Stored data entries:
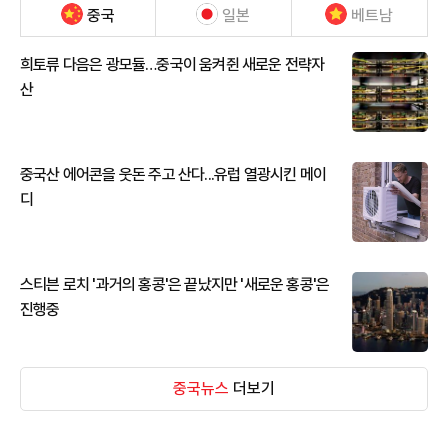
중국
일본
베트남
희토류 다음은 광모듈…중국이 움켜쥔 새로운 전략자
산
중국산 에어콘을 웃돈 주고 산다...유럽 열광시킨 메이
디
스티븐 로치 '과거의 홍콩'은 끝났지만 '새로운 홍콩'은
진행중
중국뉴스
더보기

ASSIGNED TASK:
Without carrying over any picture, write out the entries above once more, exactly.

SOLUTION TO THE PROBLEM:
중국
일본
베트남
희토류 다음은 광모듈…중국이 움켜쥔 새로운 전략자
산
중국산 에어콘을 웃돈 주고 산다...유럽 열광시킨 메이
디
스티븐 로치 '과거의 홍콩'은 끝났지만 '새로운 홍콩'은
진행중
중국뉴스
더보기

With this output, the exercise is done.